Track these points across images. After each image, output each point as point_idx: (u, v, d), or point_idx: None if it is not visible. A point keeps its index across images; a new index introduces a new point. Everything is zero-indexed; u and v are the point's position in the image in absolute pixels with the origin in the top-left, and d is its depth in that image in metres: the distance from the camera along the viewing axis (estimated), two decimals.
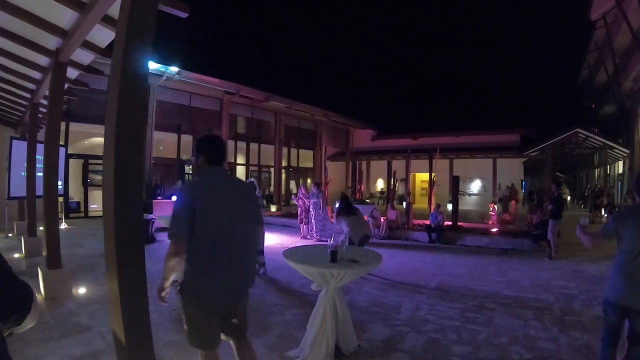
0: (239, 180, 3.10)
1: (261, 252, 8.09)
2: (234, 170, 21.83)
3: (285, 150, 25.31)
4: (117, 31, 2.80)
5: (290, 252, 4.33)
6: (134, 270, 2.55)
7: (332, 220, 13.12)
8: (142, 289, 2.59)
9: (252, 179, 14.41)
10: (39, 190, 7.68)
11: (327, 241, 4.42)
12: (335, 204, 11.27)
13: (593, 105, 31.86)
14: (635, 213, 3.30)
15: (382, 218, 13.65)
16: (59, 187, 11.16)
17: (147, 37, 2.67)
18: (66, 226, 13.52)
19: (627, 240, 3.24)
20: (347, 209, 8.09)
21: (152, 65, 16.08)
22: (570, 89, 37.91)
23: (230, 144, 21.19)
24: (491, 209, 17.21)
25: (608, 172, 26.08)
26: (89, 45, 5.82)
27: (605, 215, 18.20)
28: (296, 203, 13.77)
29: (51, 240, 6.14)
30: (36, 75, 7.45)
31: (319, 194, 12.46)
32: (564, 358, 4.34)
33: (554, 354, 4.45)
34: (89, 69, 7.37)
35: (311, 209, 12.49)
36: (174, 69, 16.62)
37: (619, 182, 24.21)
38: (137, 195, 2.61)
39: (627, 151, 20.53)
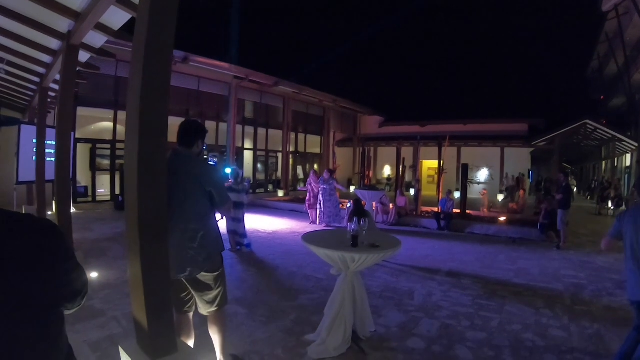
0: (193, 161, 3.19)
1: (236, 233, 8.48)
2: (241, 155, 21.84)
3: (292, 135, 25.18)
4: (139, 11, 2.73)
5: (309, 237, 4.33)
6: (157, 253, 2.53)
7: (342, 207, 13.16)
8: (166, 273, 2.59)
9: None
10: (48, 175, 7.74)
11: (335, 227, 4.43)
12: (348, 204, 11.27)
13: (602, 97, 31.66)
14: (632, 212, 3.50)
15: (390, 205, 13.69)
16: None
17: (171, 16, 2.61)
18: (74, 210, 13.53)
19: (626, 237, 3.46)
20: (359, 214, 8.04)
21: None
22: (579, 80, 37.66)
23: (238, 128, 21.16)
24: (482, 195, 17.25)
25: (615, 165, 25.96)
26: (102, 28, 5.65)
27: (612, 207, 18.19)
28: (306, 189, 13.74)
29: (63, 225, 6.02)
30: (46, 59, 7.30)
31: (330, 180, 12.43)
32: (575, 346, 4.38)
33: (566, 342, 4.50)
34: (102, 52, 7.31)
35: (320, 195, 12.47)
36: (182, 53, 16.54)
37: (627, 175, 24.10)
38: (160, 180, 2.59)
39: (636, 144, 20.41)
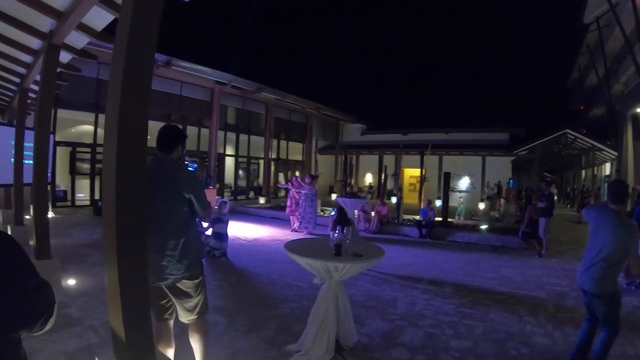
0: (173, 167, 3.12)
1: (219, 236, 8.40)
2: (222, 161, 21.73)
3: (275, 142, 25.12)
4: (122, 11, 2.66)
5: (292, 245, 4.26)
6: (135, 260, 2.45)
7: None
8: (144, 281, 2.51)
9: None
10: (27, 178, 7.49)
11: (317, 235, 4.37)
12: (332, 212, 11.19)
13: (582, 107, 32.17)
14: (598, 209, 3.88)
15: (372, 212, 13.66)
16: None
17: (154, 17, 2.54)
18: (53, 215, 13.28)
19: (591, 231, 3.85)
20: (343, 223, 7.95)
21: None
22: (560, 90, 38.23)
23: (220, 134, 21.07)
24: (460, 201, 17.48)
25: (595, 174, 26.35)
26: (84, 28, 5.53)
27: None
28: (287, 187, 13.65)
29: (40, 230, 5.89)
30: (27, 58, 7.14)
31: (311, 184, 12.34)
32: (560, 354, 4.37)
33: (550, 349, 4.50)
34: (82, 53, 7.17)
35: (301, 201, 12.38)
36: (164, 57, 16.44)
37: (606, 184, 24.41)
38: (139, 185, 2.51)
39: (615, 153, 20.74)
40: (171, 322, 3.22)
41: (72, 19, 4.99)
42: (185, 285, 3.04)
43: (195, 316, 3.15)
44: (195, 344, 3.25)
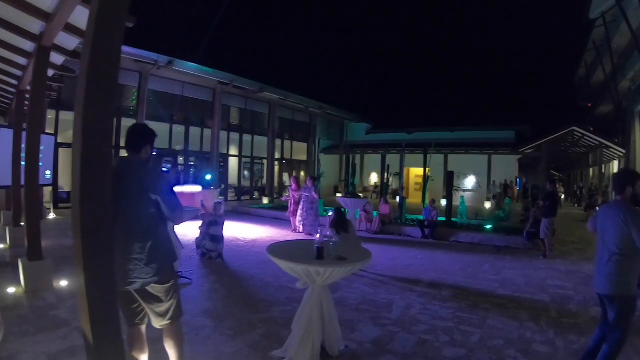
--
▸ **WORK TO BE COMPLETED**
The reply should hold only the lines of the listing above starting at the line containing "18: (66, 226, 13.52)" and ending at the line containing "35: (311, 209, 12.49)", exactly as written.

▸ **OUTPUT**
18: (66, 226, 13.52)
19: (627, 240, 3.24)
20: (347, 209, 8.09)
21: (152, 65, 16.08)
22: (570, 89, 37.91)
23: (230, 144, 21.19)
24: (491, 209, 17.21)
25: (608, 172, 26.08)
26: (89, 45, 5.82)
27: (605, 215, 18.20)
28: (296, 203, 13.77)
29: (51, 240, 6.14)
30: (36, 75, 7.45)
31: (319, 194, 12.46)
32: (564, 358, 4.34)
33: (554, 354, 4.45)
34: (89, 69, 7.37)
35: (311, 209, 12.49)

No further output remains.